An informed American public is vital to the protection and promotion of American liberties and democracy. This is a recognized principle of American society and justice which historically has been instrumental to ensuring accountability in our governing systems. Congress acknowledged the importance of these ideals when it passed the Freedom of Information Act in 1966 to expand public access to federal government information. Such legislation, though federal in nature, reflects a societal desire for institutional commitment to transparency.
In contrast, by enacting secrecy laws, state governments have neglected to adhere to these foundational American principles. The public should be allowed the opportunity to have a fully informed debate on the issues surrounding capital punishment. Recent high-profile cases of botched executions and constitutional questions regarding administration of the death penalty have spurred a rise in national opposition to capital punishment and brought these issues to the front of the public forum. Given this evolving public perspective, it is imperative that the public be able to form opinions based on the totality of the circumstances.
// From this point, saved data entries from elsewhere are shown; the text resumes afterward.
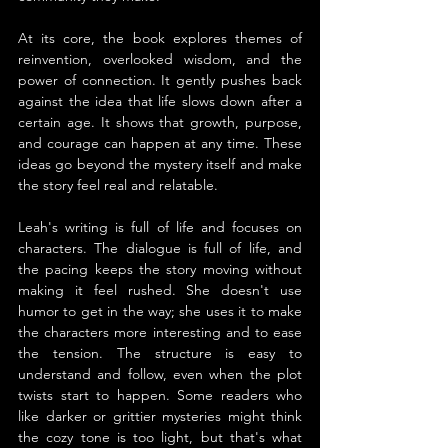
At its core, the book explores themes of 
reinvention, overlooked wisdom, and the 
power of connection. It gently pushes back 
against the idea that life slows down after a 
certain age. It shows that growth, purpose, 
and courage can happen at any time. These 
ideas go beyond the mystery itself and make 
the story feel real and relatable.
Leah's writing is full of life and focuses on 
characters. The dialogue is full of life, and 
the pacing keeps the story moving without 
making it feel rushed. She doesn't use 
humor to get in the way; she uses it to make 
the characters more interesting and to ease 
the tension. The structure is easy to 
understand and follow, even when the plot 
twists start to happen. Some readers who 
like darker or grittier mysteries might think 
the cozy tone is too light, but that's what 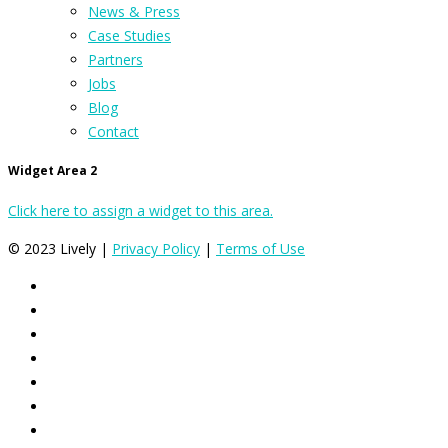
News & Press
Case Studies
Partners
Jobs
Blog
Contact
Widget Area 2
Click here to assign a widget to this area.
© 2023 Lively |
Privacy Policy
|
Terms of Use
Furthermore, these laws raise due process issues because of their impact on the ability of individuals on death row to address their concerns on appeal. Death penalty secrecy laws effectively prohibit individuals awaiting lethal injection from raising proper appeals on Eighth Amendment grounds. These laws limit public and judicial analysis of lethal injection under the Eighth Amendment which requires that punishments imposed by the government conform to evolving standards of decency. In Baze v. Rees, the Supreme Court articulated that Eighth Amendment prohibits punishment which subjects individuals to a substantial risk of wanton and unnecessary infliction of pain, torture or lingering death. By obstructing the ability of individuals and courts to examine the methods, drugs and manufacturers involved in lethal injection executions, these laws prevent a systemic analysis of problematic drugs and procedures in the context of the Eighth Amendment. Ultimately, to ensure that our governments uphold their constitutional responsibility to treat their prisoners fairly and humanely, death penalty secrecy laws must be abolished so the public can undertake a thorough and comprehensive examination of execution methods.